In a statement quoted by The New York Times in February 2007, the science advisor to President Bush, John H. Marburger III, was quoted as saying: "The North Pole is in our backyard. The U.S. has huge geopolitical interests in the Arctic region, and we need to understand the changes that are taking place there. Many other countries have direct economic interests in the Arctic, and all are served by joining forces in I.P.Y. research. Additionally the rapidly diminishing ice in the Arctic is creating new opportunities for transport and marine resource development."
In the 2020s, these territorial claims and their access to unknown amounts of natural resources are no closer to being resolved. Russia, Denmark, and Canada were waiting on UN processes to examine the territorial claims and consult with scientific experts. No answers were suspected in the near future, and though the US had not officially made a territorial claim, this cannot be ruled out in the future as well.
2020s: The Arctic as a Potential Battlezone
In the 2020s, the prospect of the Arctic Ocean as being a completely accessible global waterway, the "new Mediterranean," was increasingly becoming a reality. In addition to petroleum, many other natural resources became contestable. As Russian posturing became commonplace, China, previously not an international player in this region, was now included in a list of countries that could consider this region ripe for economic exploitation. In the 2020s, China displayed a more aggressive posture for inclusion in the governance of an internationally-accessible Arctic region.

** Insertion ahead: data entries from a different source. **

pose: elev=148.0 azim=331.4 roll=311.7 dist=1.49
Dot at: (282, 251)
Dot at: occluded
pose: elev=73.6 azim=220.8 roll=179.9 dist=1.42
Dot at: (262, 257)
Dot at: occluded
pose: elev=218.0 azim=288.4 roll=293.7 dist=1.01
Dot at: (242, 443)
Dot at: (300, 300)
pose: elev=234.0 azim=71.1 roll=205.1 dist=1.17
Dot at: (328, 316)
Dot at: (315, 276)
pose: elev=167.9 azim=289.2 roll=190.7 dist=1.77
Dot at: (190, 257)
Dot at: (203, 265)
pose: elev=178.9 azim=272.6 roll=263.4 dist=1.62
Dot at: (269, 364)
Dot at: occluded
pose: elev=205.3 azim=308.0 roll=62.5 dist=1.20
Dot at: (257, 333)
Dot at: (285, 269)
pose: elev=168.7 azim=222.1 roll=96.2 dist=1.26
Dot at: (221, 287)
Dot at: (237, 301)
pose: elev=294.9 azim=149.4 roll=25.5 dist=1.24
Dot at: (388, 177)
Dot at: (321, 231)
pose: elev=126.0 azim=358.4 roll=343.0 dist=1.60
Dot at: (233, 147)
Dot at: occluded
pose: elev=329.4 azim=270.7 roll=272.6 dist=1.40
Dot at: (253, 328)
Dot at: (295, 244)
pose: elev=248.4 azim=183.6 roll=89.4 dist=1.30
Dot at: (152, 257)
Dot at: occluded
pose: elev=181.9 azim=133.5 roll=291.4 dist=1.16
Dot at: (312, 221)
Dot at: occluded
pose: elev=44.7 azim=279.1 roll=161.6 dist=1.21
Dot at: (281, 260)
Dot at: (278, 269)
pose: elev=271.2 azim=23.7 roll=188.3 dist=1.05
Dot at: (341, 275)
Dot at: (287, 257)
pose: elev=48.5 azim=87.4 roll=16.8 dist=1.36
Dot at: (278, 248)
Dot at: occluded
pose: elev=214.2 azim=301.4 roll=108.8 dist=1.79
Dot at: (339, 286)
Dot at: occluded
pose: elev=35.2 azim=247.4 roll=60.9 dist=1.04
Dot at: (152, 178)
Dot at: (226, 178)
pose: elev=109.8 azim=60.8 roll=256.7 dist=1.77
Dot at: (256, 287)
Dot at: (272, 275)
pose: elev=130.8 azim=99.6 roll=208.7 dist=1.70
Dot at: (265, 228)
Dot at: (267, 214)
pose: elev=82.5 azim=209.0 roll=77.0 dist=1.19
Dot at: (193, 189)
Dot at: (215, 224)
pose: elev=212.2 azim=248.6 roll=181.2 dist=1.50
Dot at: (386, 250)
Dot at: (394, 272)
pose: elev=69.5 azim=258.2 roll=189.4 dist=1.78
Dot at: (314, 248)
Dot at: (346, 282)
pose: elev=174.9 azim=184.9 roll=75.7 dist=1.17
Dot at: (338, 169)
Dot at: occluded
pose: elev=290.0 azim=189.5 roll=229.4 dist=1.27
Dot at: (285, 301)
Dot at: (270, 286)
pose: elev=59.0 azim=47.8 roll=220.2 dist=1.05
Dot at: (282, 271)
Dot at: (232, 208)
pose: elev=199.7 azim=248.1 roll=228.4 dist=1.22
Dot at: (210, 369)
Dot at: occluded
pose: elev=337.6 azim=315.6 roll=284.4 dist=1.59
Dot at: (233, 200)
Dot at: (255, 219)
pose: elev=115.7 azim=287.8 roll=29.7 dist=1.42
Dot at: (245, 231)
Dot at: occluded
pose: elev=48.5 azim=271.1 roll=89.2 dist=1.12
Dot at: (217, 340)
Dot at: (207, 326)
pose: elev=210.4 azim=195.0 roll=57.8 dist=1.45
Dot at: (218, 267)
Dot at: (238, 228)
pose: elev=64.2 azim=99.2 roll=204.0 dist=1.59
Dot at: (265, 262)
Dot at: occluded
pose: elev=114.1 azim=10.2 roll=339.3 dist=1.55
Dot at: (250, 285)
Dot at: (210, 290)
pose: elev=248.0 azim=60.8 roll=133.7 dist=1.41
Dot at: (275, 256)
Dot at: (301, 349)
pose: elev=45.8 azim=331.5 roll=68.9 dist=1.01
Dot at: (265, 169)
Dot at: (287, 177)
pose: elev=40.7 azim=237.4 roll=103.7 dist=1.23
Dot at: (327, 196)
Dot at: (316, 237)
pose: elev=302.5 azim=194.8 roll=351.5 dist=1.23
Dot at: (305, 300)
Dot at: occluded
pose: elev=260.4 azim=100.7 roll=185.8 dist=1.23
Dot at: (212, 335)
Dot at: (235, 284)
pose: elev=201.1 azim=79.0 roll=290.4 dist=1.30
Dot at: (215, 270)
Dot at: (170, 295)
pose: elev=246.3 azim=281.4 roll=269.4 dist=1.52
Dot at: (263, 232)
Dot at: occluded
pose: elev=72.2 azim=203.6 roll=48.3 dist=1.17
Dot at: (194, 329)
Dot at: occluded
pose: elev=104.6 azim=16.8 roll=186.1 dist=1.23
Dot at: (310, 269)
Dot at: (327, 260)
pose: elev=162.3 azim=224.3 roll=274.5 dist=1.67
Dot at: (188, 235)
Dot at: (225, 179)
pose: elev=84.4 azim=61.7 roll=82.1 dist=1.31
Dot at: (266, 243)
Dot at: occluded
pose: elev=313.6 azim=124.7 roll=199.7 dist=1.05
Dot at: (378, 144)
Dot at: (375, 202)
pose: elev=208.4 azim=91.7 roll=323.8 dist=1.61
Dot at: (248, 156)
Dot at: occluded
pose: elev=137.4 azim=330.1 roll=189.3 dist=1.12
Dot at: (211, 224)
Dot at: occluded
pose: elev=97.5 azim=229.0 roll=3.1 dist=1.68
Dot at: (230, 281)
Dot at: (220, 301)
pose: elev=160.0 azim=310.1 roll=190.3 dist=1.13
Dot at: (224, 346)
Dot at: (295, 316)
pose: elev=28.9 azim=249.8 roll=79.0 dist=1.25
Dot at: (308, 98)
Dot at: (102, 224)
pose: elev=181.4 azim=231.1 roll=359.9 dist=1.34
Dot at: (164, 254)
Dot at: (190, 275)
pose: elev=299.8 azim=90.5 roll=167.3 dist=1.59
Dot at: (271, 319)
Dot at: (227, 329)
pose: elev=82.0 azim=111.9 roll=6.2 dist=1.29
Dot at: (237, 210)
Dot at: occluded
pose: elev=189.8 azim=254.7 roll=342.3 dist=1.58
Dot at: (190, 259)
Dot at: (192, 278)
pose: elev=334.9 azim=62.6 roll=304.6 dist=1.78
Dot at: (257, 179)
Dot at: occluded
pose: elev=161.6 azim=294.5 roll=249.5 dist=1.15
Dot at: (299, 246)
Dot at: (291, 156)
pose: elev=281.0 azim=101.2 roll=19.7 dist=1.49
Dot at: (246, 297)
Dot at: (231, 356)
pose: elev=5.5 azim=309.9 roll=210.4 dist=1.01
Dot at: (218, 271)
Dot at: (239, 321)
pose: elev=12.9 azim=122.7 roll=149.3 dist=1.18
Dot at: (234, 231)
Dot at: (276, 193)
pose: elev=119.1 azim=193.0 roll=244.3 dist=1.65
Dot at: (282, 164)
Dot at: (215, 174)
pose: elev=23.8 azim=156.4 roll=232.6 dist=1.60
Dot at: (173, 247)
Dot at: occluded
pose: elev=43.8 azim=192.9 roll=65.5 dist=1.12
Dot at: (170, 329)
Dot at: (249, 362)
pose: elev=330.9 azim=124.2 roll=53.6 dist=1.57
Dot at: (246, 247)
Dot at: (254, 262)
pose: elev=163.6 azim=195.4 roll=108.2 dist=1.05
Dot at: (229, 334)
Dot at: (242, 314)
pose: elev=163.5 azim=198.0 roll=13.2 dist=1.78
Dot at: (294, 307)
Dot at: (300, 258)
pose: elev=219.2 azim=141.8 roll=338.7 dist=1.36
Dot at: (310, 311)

The emerging reality of the Arctic as growing in strategic importance prompted the defense officials of many Western countries to begin upgrading the capabilities of their military forces to operate in these types of climatic conditions. As one example, in February 2024, the US Army conducted a large-scale combat exercise in Alaska designed to develop tactics and procedures for operating in this extreme environment. The United States began extending training to military forces of other countries to its training sites. Countries participating with US forces included Canada, South Korea, Mongolia, Finland, and Sweden.